Gallery director Judy McElhone recounts the story: the former pharmacy owned by Torrington Downtown Partners — three businessmen promoting the resurgence — was offered free of rent and utilities for one year. “The partners have supported Five Points from day one and recognize what we’re bringing,” says McElhone. A cadre of dedicated, hardworking volunteers operates the gallery, including McElhone and manager Noel Croce.
The arts can be economically potent, notes McElhone. Within the first year, the gallery expanded, doubling its size. “We are adding to the cultural vitality of this city,” she declares.

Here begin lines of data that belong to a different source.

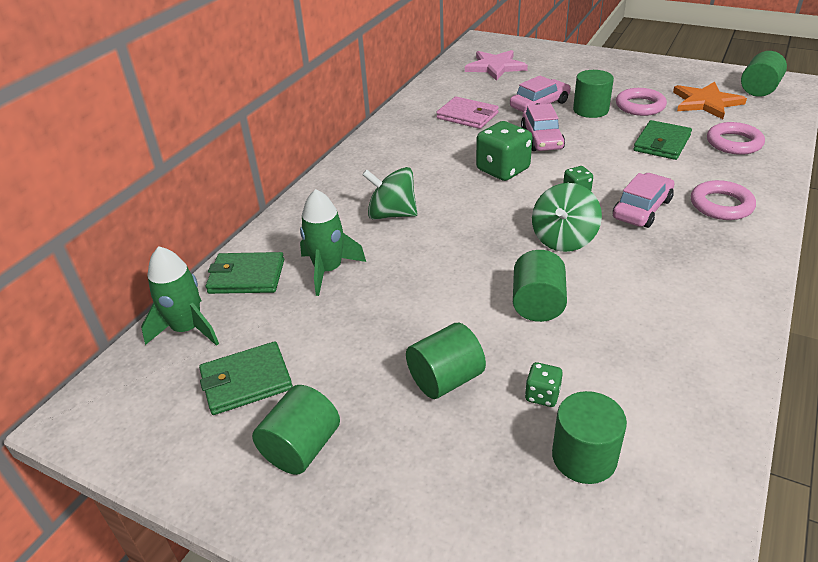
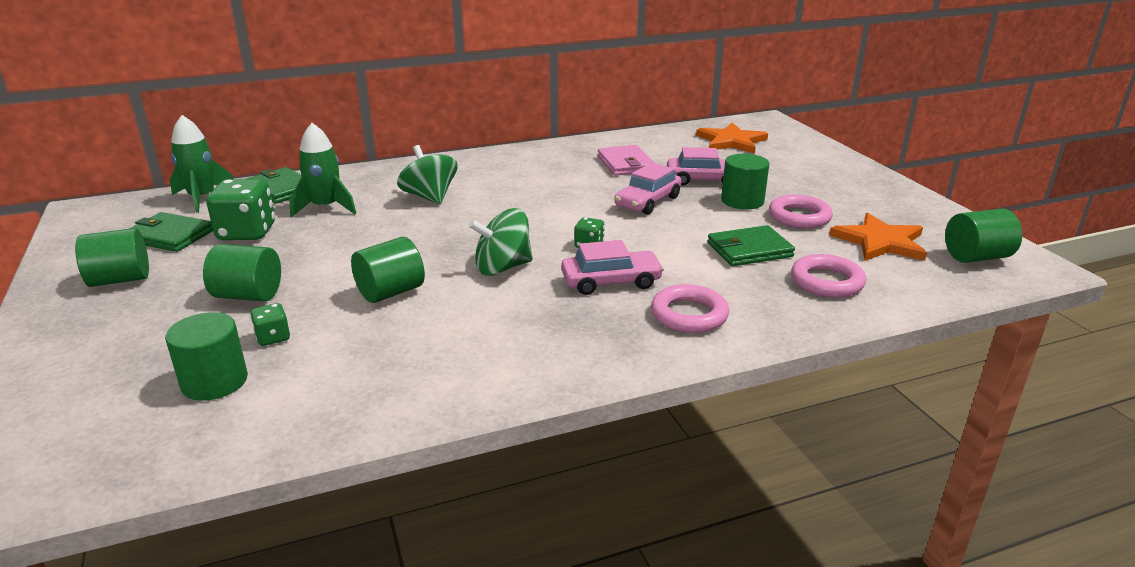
camera: 40 degrees right, 10 degrees down
pink star [465,50,528,81] -> orange star [696,122,768,154]
green dice [476,121,532,181] -> green dice moved to [206,179,275,240]

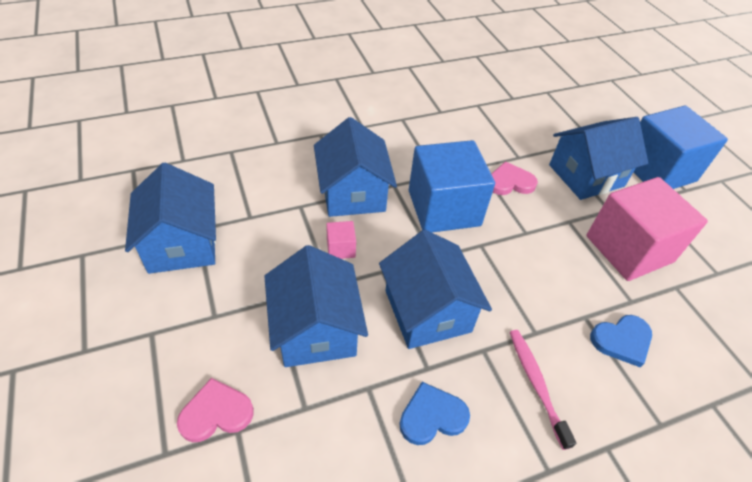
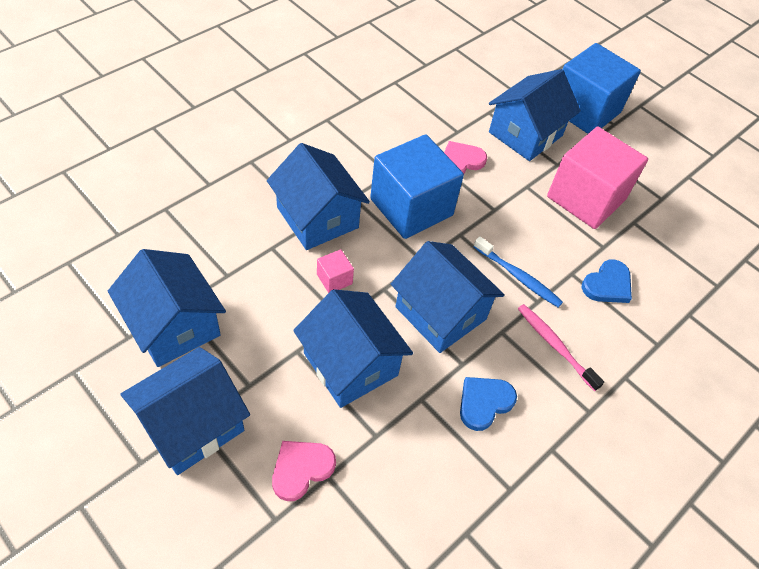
camera: 25 degrees left, 5 degrees up
none -> blue house [120,347,250,475]
none -> blue toothbrush [474,236,563,307]

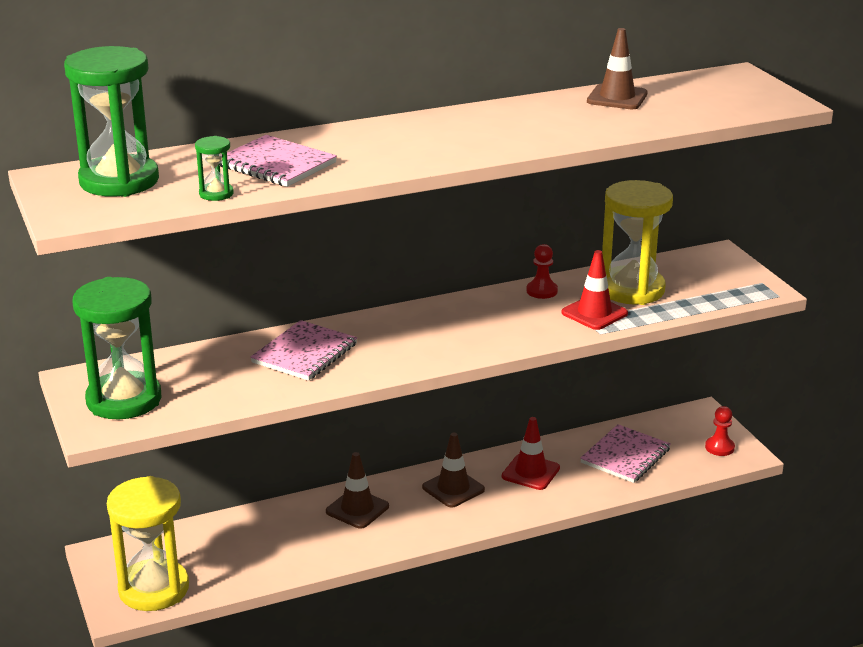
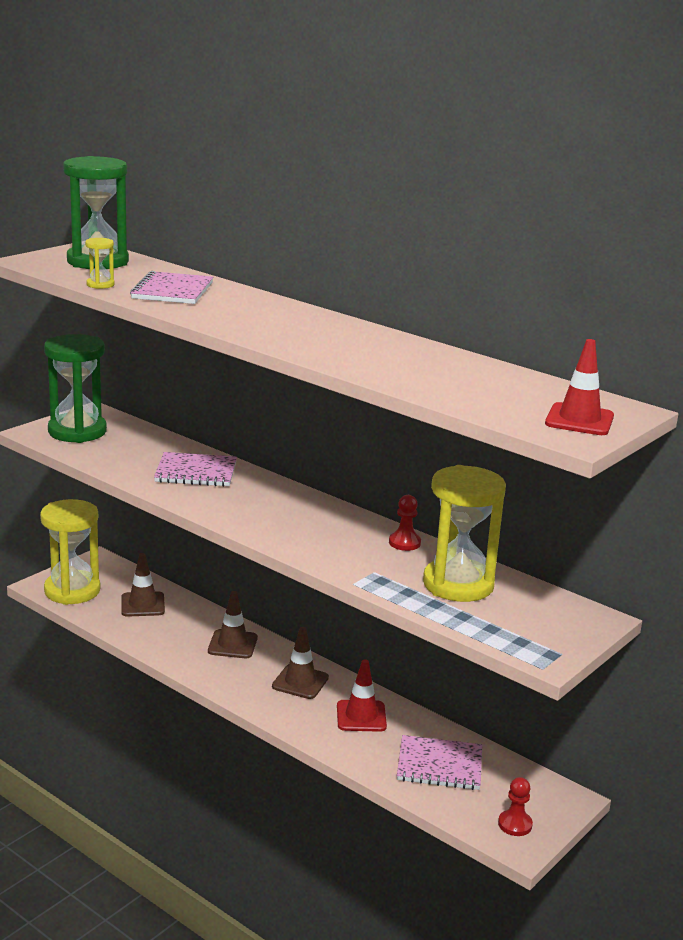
camera: 60 degrees right, 5 degrees down
green hourglass [195,136,234,201] -> yellow hourglass [85,238,115,289]
red traffic cone [561,250,628,330] -> red traffic cone moved to [545,339,614,435]
brown traffic cone [587,28,648,109] -> brown traffic cone moved to [121,553,165,617]

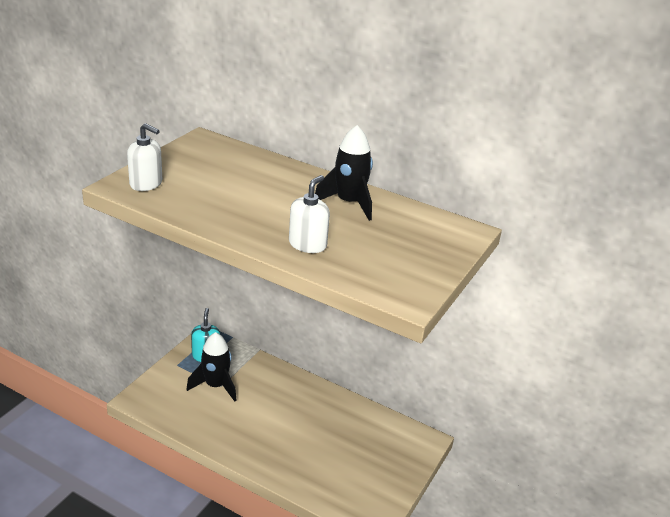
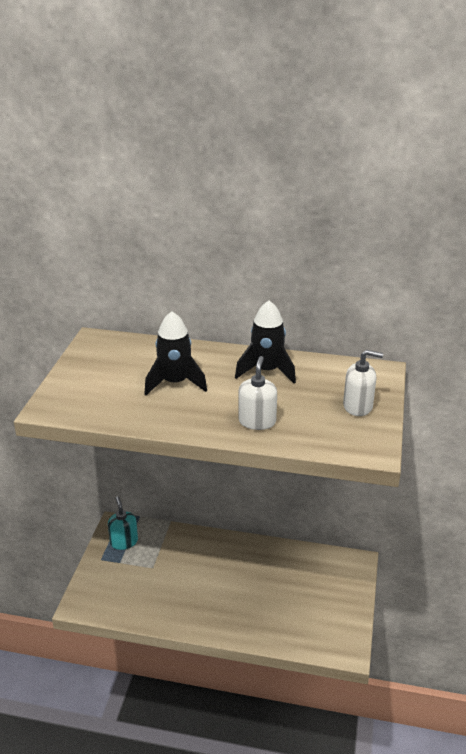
camera: 15 degrees left, 0 degrees up
white soap dispenser [127,123,162,191] -> white soap dispenser moved to [343,350,383,416]
black rocket [186,332,237,402] -> black rocket moved to [145,311,207,395]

New restaurants and stores are beginning to open. “People honk; they are so excited to see us,” says McElhone, “and time and again tell us, ‘You’ve given us a reason to stop.’ ” One sign of the accretive effect: a new, private gallery will open next door this summer.
Five Points Gallery has exhibited the work of 70 artists since opening.
“The artists are fabulous,” says McElhone. “We have the consistently high-quality art that you see in bigger cities.”
One example is Joe Fig, whose miniatures of other artists’ studios astound with intricate detail. Initially reluctant to embrace an untested gallery, Fig says he watched its two-year progression with respect. “It’s quality all the way, from the exhibition cards to the opening receptions to the beautiful renovations.” Recently, Fig and his University of Hartford
colleague Power Booth showed jointly at Five Points Gallery to rave reviews.
“Judy is on the hunt for quality, and she wants to be surprised. It is such an interesting combination: every show has remarkable quality, while also being unpredictable,” Booth said.